Beter laat dan nooit, beste Mescaline. Het verhaal lezend, concludeer ik dat het voor Crachat nog tot op de dag van vandaag geen besluit heeft gekregen.
Een vers spoor van verstild bloed.
Een welgemeend gecondoleerd dus, tijdloos.
En ja, ik storm iedere zaterdag de nieuwe Donald Duck enthousiast tegenmoet. Jij toch ook?
§Crachàt : Bedankt voor jouw roerende tekst en tekening ter gelegenheid van de sterfdag van jouw vader. Als nog mijn condoleance… Jouw woorden en de prachtige tekening brachten mij even terug bij het overlijden van mijn eigen vader, bijna zes jaar geleden.

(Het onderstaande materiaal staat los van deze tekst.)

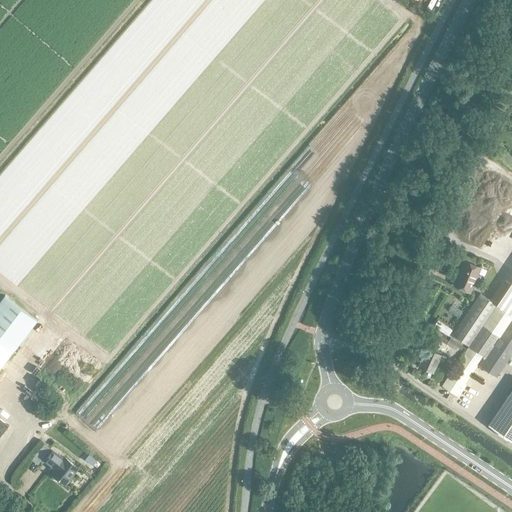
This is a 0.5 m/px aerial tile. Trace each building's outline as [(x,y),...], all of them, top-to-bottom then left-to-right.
[(480,267),(465,260),(454,285),(470,292),(480,267)] [(498,305),(511,314),(511,280),(496,304),(498,305)] [(451,334),(469,346),(498,305),(496,304),(480,293),(451,334)] [(0,435),(8,425),(0,418),(0,365),(36,319),(4,295),(0,299),(0,435)] [(496,377),(498,373),(511,352),(511,314),(498,305),(469,346),(442,385),(456,395),(471,373),(477,378),(484,369),(496,377)] [(450,333),(453,327),(443,322),(441,329),(450,333)] [(446,356),(426,347),(418,366),(424,368),(423,372),(423,375),(424,376),(426,377),(429,377),(430,375),(432,372),(433,372),(437,361),(442,363),(446,356)] [(511,388),(488,425),(511,441),(511,388)] [(53,449),(44,460),(56,469),(51,474),(64,484),(78,466),(64,456),(63,457),(53,449)] [(88,454),(84,459),(92,465),(96,460),(88,454)]
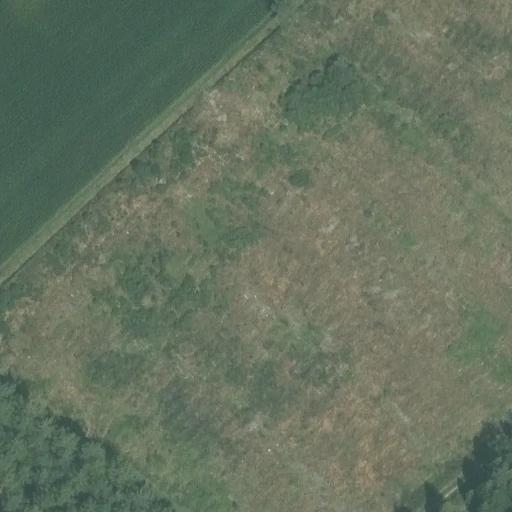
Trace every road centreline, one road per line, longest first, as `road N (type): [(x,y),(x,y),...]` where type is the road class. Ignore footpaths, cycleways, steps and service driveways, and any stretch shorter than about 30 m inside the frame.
road 1 (track): [(177,511),(0,389)]
road 2 (track): [(511,431),(415,511)]
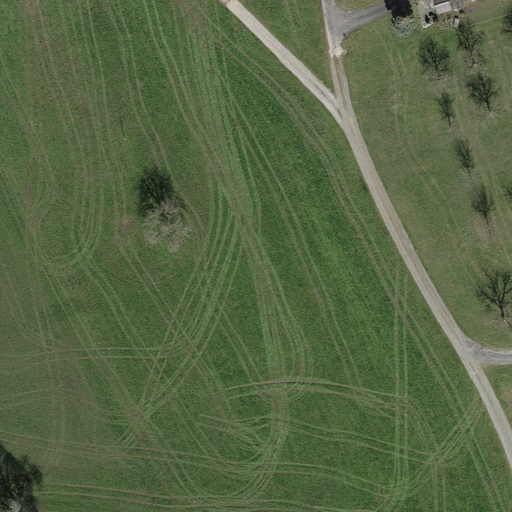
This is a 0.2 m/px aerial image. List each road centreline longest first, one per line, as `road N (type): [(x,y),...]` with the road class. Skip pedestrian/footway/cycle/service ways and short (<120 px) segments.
road 1 (track): [(332,32),(346,121),(511,452)]
road 2 (track): [(228,0),(346,121)]
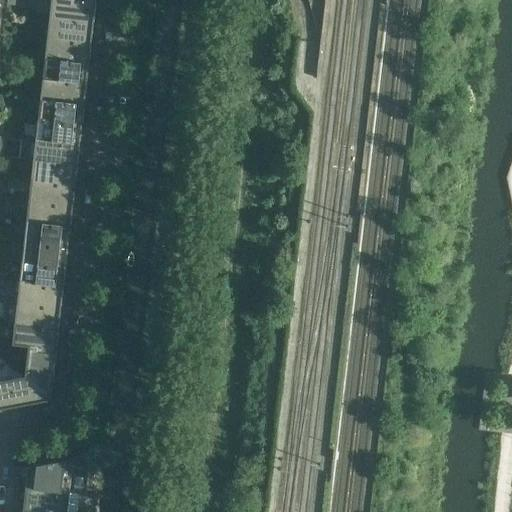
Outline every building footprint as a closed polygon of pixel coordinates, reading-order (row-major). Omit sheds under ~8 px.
[(96,11),(96,4),(96,2),(77,0),(52,0),(50,18),(94,23),(95,11),(96,11)] [(93,32),(94,25),(94,23),(50,18),(48,38),(92,43),(93,32)] [(91,52),(92,45),(91,45),(92,43),(48,38),(46,58),(89,63),(90,52),(91,52)] [(89,72),(89,66),(89,63),(46,58),(43,79),(87,84),(88,72),(89,72)] [(86,93),(87,86),(87,84),(43,79),(41,99),(85,104),(86,93)] [(84,113),(85,106),(84,106),(85,104),(41,99),(39,119),(82,124),(84,113)] [(82,133),(82,126),(82,124),(39,119),(36,139),(80,144),(81,133),(82,133)] [(79,154),(80,147),(80,144),(36,139),(34,160),(78,165),(79,154)] [(77,174),(78,168),(77,167),(78,165),(34,160),(32,180),(75,185),(76,174),(77,174)] [(75,195),(75,188),(75,185),(32,180),(29,201),(73,206),(74,194),(75,195)] [(72,215),(73,208),(73,206),(29,201),(27,221),(71,226),(72,215)] [(70,235),(71,228),(70,228),(71,226),(27,221),(25,241),(68,246),(70,235)] [(68,255),(68,249),(68,246),(25,241),(22,262),(66,267),(67,255),(68,255)] [(65,276),(66,269),(66,267),(22,262),(20,282),(64,287),(65,276)] [(63,296),(64,290),(63,290),(64,287),(20,282),(18,302),(61,307),(63,296)] [(61,317),(61,310),(61,307),(18,302),(15,323),(59,328),(60,317),(61,317)] [(58,337),(59,330),(59,328),(15,323),(13,344),(29,346),(29,345),(57,348),(58,337)] [(51,400),(56,357),(57,350),(56,350),(57,348),(29,345),(29,346),(25,376),(51,400)] [(25,376),(0,381),(0,409),(8,408),(15,407),(51,400),(25,376)] [(69,493),(74,457),(29,465),(28,467),(27,479),(26,488),(69,493)] [(27,479),(28,467),(21,466),(19,478),(27,479)] [(25,500),(26,489),(18,488),(17,499),(25,500)] [(44,511),(67,511),(69,493),(26,488),(26,489),(25,500),(24,510),(44,511)]
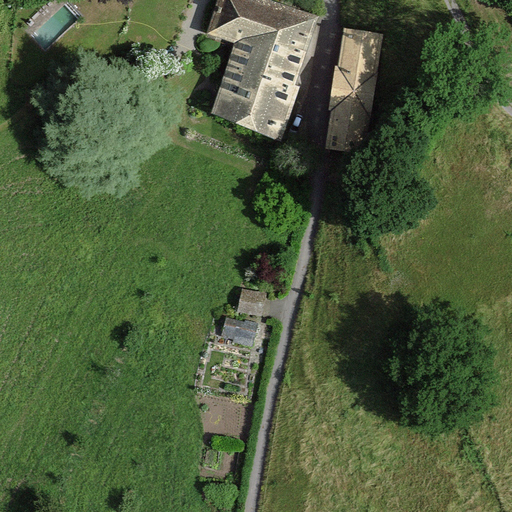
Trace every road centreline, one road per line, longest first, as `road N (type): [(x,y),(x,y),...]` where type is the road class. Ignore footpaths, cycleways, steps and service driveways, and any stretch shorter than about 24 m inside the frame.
road 1 (track): [(277,378),(320,225),(336,0)]
road 2 (residential): [(250,511),(277,378)]
road 3 (track): [(451,0),(491,86),(511,107)]
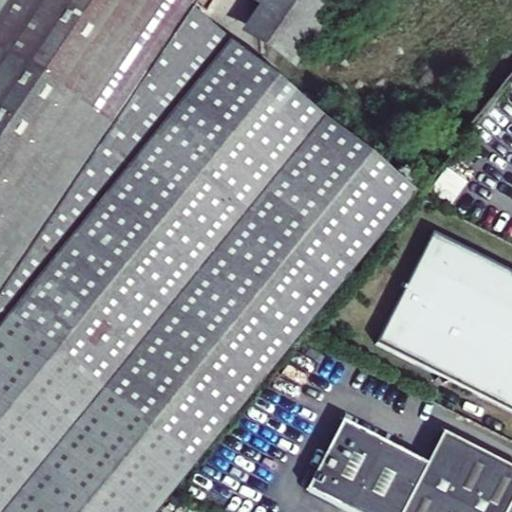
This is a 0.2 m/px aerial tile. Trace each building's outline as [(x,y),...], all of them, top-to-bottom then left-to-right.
[(0,0),(0,297),(51,221),(188,18),(192,12),(199,0),(0,0)] [(245,0),(231,21),(290,60),(330,0),(245,0)] [(0,511),(164,511),(174,501),(304,337),(412,199),(433,174),(192,12),(188,18),(51,221),(0,297),(0,511)] [(511,273),(434,233),(377,344),(511,409),(511,273)] [(497,511),(511,482),(511,464),(436,426),(420,457),(335,414),(301,482),(359,511),(497,511)] [(511,511),(511,482),(497,511),(511,511)]
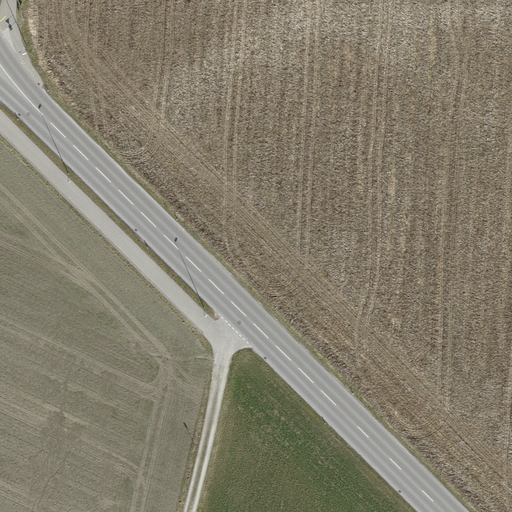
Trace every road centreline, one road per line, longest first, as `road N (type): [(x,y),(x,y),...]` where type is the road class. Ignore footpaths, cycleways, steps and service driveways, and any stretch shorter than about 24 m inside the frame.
road 1 (tertiary): [(1,73),(440,511)]
road 2 (track): [(190,511),(228,352),(257,330)]
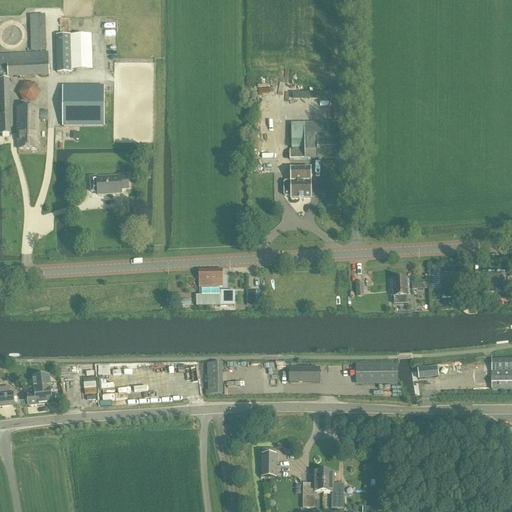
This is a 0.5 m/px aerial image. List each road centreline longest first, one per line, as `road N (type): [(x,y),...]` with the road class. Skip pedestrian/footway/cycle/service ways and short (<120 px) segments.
road 1 (secondary): [(0,275),(511,244)]
road 2 (tertiary): [(511,409),(217,408),(0,425)]
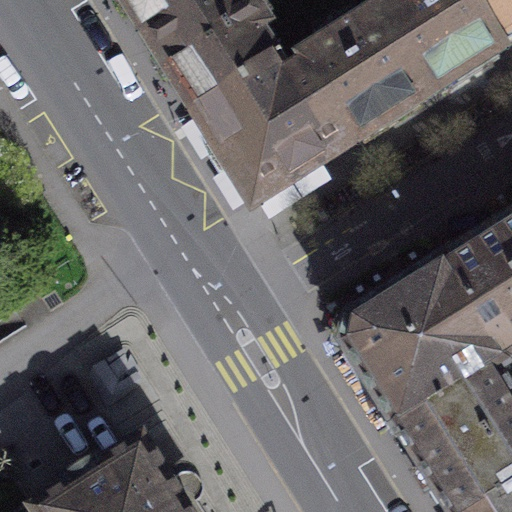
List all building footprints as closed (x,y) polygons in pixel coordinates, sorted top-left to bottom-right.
[(121,0),(146,37),(205,0),(121,0)] [(205,0),(146,37),(195,113),(270,66),(276,63),(257,35),(267,30),(247,0),(205,0)] [(390,0),(393,4),(375,15),(427,96),(427,98),(504,48),(502,46),(472,0),(390,0)] [(511,0),(472,0),(502,46),(511,39),(511,0)] [(302,68),(351,145),(427,96),(375,15),(357,26),(353,20),(313,45),(317,51),(298,62),(302,68)] [(195,113),(252,206),(351,145),(302,68),(280,82),(270,66),(195,113)] [(511,219),(453,257),(442,263),(506,367),(511,363),(511,219)] [(340,348),(394,434),(494,370),(496,373),(506,367),(442,263),(441,261),(345,321),(340,348)] [(394,434),(445,511),(471,511),(511,487),(511,399),(496,373),(494,370),(394,434)] [(39,496),(14,511),(182,511),(172,496),(140,446),(102,471),(97,463),(80,474),(65,483),(70,491),(41,509),(37,504),(42,500),(39,496)] [(511,511),(511,487),(471,511),(511,511)]
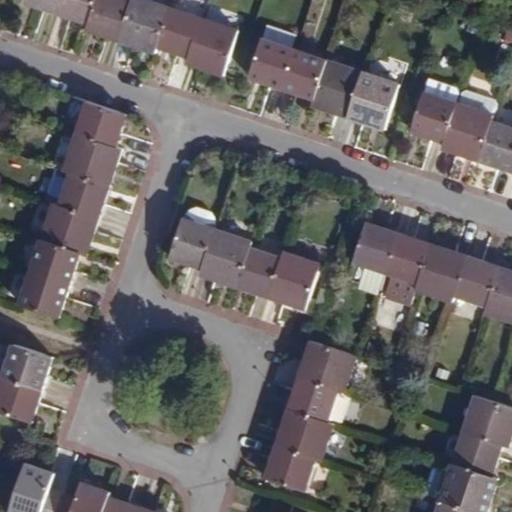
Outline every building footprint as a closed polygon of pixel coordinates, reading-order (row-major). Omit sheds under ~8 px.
[(58,13),(62,0),(38,0),(36,6),(58,13)] [(93,16),(98,0),(62,0),(58,13),(79,20),(82,13),(93,16)] [(99,32),(122,40),(135,0),(98,0),(93,16),(91,21),(102,24),(99,32)] [(162,39),(171,12),(154,7),(157,0),(155,0),(135,0),(122,40),(144,47),(146,40),(160,44),(162,39)] [(173,6),(157,0),(154,7),(171,12),(173,6)] [(168,50),(193,59),(207,17),(173,6),(171,12),(162,39),(171,42),(168,50)] [(90,24),(91,21),(93,16),(82,13),(79,20),(90,24)] [(224,23),(207,17),(193,59),(191,63),(206,69),(209,61),(230,68),(240,36),(222,30),(224,23)] [(102,24),(91,21),(90,24),(89,29),(99,32),(102,24)] [(243,29),(224,23),(222,30),(240,36),(243,29)] [(162,39),(160,44),(159,48),(168,50),(171,42),(162,39)] [(159,48),(160,44),(146,40),(144,47),(158,52),(159,48)] [(286,91),(299,52),(268,41),(257,73),(268,77),(266,84),(286,91)] [(322,95),(330,70),(333,63),(299,52),(286,91),(308,99),(311,92),(322,95)] [(227,75),(230,68),(209,61),(206,69),(227,75)] [(349,76),(352,70),(333,63),(330,70),(349,76)] [(353,121),(369,75),(352,70),(349,76),(330,70),(322,95),(319,102),(333,107),(331,114),(353,121)] [(268,77),(257,73),(255,80),(266,84),(268,77)] [(383,80),(369,75),(353,121),(370,127),(373,120),(388,125),(399,93),(381,87),(383,80)] [(381,87),(399,93),(401,86),(383,80),(381,87)] [(450,147),(464,106),(467,98),(463,94),(437,85),(434,95),(433,95),(421,128),(432,131),(429,139),(450,147)] [(308,99),(319,102),(322,95),(311,92),(308,99)] [(464,106),(450,147),(448,153),(470,160),(472,154),(487,159),(498,125),(504,107),(502,103),(473,93),(468,95),(464,106)] [(333,107),(319,102),(317,109),(331,114),(333,107)] [(77,137),(118,151),(125,129),(118,127),(122,115),(89,103),(77,137)] [(125,129),(129,117),(122,115),(118,127),(125,129)] [(373,120),(370,127),(385,132),(388,125),(373,120)] [(511,130),(498,125),(487,159),(496,162),(493,168),(511,174),(511,130)] [(432,131),(421,128),(419,136),(429,139),(432,131)] [(118,151),(77,137),(71,155),(79,157),(72,177),(104,187),(109,172),(116,174),(117,174),(124,153),(118,151)] [(470,160),(484,165),(487,159),(472,154),(470,160)] [(79,157),(71,155),(65,174),(72,177),(79,157)] [(487,159),(484,165),(493,168),(496,162),(487,159)] [(54,206),(101,222),(108,199),(101,197),(104,187),(72,177),(65,174),(57,171),(46,204),(54,206)] [(104,187),(112,190),(117,174),(116,174),(109,172),(104,187)] [(108,199),(112,190),(104,187),(101,197),(108,199)] [(101,222),(54,206),(49,221),(56,223),(48,246),(74,254),(81,257),(86,240),(94,243),(101,222)] [(202,268),(213,236),(221,214),(198,206),(190,209),(183,217),(172,250),(182,253),(179,261),(202,268)] [(56,223),(49,221),(41,243),(48,246),(56,223)] [(377,235),(380,227),(370,223),(367,231),(377,235)] [(387,276),(401,234),(380,227),(377,235),(367,231),(356,265),(387,276)] [(414,302),(419,286),(431,252),(421,249),(424,242),(401,234),(387,276),(393,278),(388,293),(414,302)] [(213,236),(202,268),(200,276),(224,284),(226,276),(240,281),(249,256),(228,249),(231,242),(213,236)] [(86,240),(81,257),(88,259),(94,243),(86,240)] [(251,249),(231,242),(228,249),(249,256),(251,249)] [(431,252),(433,245),(424,242),(421,249),(431,252)] [(41,243),(31,275),(70,289),(77,267),(70,265),(74,254),(48,246),(41,243)] [(448,250),(433,245),(431,252),(446,257),(448,250)] [(269,299),(283,260),(251,249),(249,256),(240,281),(250,284),(247,292),(269,299)] [(169,257),(179,261),(182,253),(172,250),(169,257)] [(456,299),(470,257),(448,250),(446,257),(431,252),(419,286),(439,293),(437,300),(454,306),(456,299)] [(77,267),(81,257),(74,254),(70,265),(77,267)] [(456,299),(489,310),(501,276),(491,273),(494,265),(470,257),(456,299)] [(294,264),(283,260),(269,299),(286,305),(289,297),(303,302),(312,277),(292,270),(294,264)] [(314,271),(294,264),(292,270),(312,277),(314,271)] [(491,273),(501,276),(503,269),(494,265),(491,273)] [(511,271),(503,269),(501,276),(511,279),(511,271)] [(70,289),(31,275),(19,309),(52,320),(55,310),(62,312),(70,289)] [(238,289),(240,281),(226,276),(224,284),(238,289)] [(511,325),(511,279),(501,276),(489,310),(509,317),(506,323),(511,325)] [(250,284),(240,281),(238,289),(247,292),(250,284)] [(417,293),(437,300),(439,293),(419,286),(417,293)] [(301,310),(303,302),(289,297),(286,305),(301,310)] [(58,323),(62,312),(55,310),(52,320),(58,323)] [(489,310),(487,317),(506,323),(509,317),(489,310)] [(318,356),(323,344),(314,341),(310,353),(318,356)] [(302,377),(341,390),(349,393),(355,375),(347,373),(353,354),(323,344),(318,356),(310,353),(302,377)] [(3,380),(42,393),(49,373),(41,370),(45,359),(14,348),(3,380)] [(355,375),(362,357),(353,354),(347,373),(355,375)] [(53,361),(45,359),(41,370),(49,373),(53,361)] [(298,412),(329,423),(341,390),(302,377),(294,400),(302,403),(298,412)] [(34,417),(42,393),(3,380),(0,389),(0,417),(22,425),(26,414),(34,417)] [(478,417),(484,397),(477,395),(471,415),(478,417)] [(465,433),(506,447),(511,449),(511,446),(511,422),(511,423),(511,422),(511,406),(484,397),(478,417),(471,415),(465,433)] [(294,400),(291,410),(297,412),(298,412),(302,403),(294,400)] [(297,412),(291,410),(286,423),(294,426),(298,412),(297,412)] [(329,423),(298,412),(294,426),(286,423),(279,445),(317,459),(325,461),(331,445),(323,443),(329,423)] [(31,428),(34,417),(26,414),(22,425),(29,427),(31,428)] [(331,445),(338,426),(329,423),(323,443),(331,445)] [(499,468),(506,447),(465,433),(454,466),(486,477),(490,465),(499,468)] [(306,491),(317,459),(279,445),(270,470),(277,472),(274,480),(306,491)] [(486,477),(492,479),(495,480),(499,468),(490,465),(486,477)] [(425,495),(441,502),(452,471),(435,466),(425,495)] [(452,471),(441,502),(471,511),(489,511),(495,495),(488,492),(492,479),(486,477),(454,466),(452,471)] [(8,511),(55,511),(57,508),(43,503),(46,494),(51,480),(23,470),(8,511)] [(277,472),(270,470),(267,478),(274,480),(277,472)] [(495,480),(492,479),(488,492),(495,495),(499,481),(495,480)] [(70,511),(57,508),(55,511),(102,511),(103,511),(105,503),(107,499),(78,489),(74,504),(70,511)] [(43,503),(57,508),(60,499),(46,494),(43,503)] [(60,499),(57,508),(70,511),(74,504),(60,499)] [(438,511),(471,511),(441,502),(438,511)] [(115,511),(117,507),(105,503),(103,511),(105,511),(115,511)]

Je hebt het op een prachtige manier opgeschreven, dusdanig dat het bijna het persoonlijke ontstijgt. Beslist geen ‘lifelog’ dus, in mijn beleving. De mooie, haast melancholieke tekening completeert dit wat ik toch zie als een postuum eerbetoon aan je vader. Ik wens je sterkte.
Ik heb dat ook met die tekening, hij trekt me aan maar geeft tegelijkertijd een ongemakkelijk gevoel. Ook in dit geval zegt de tekening meer dan de 1000 woorden…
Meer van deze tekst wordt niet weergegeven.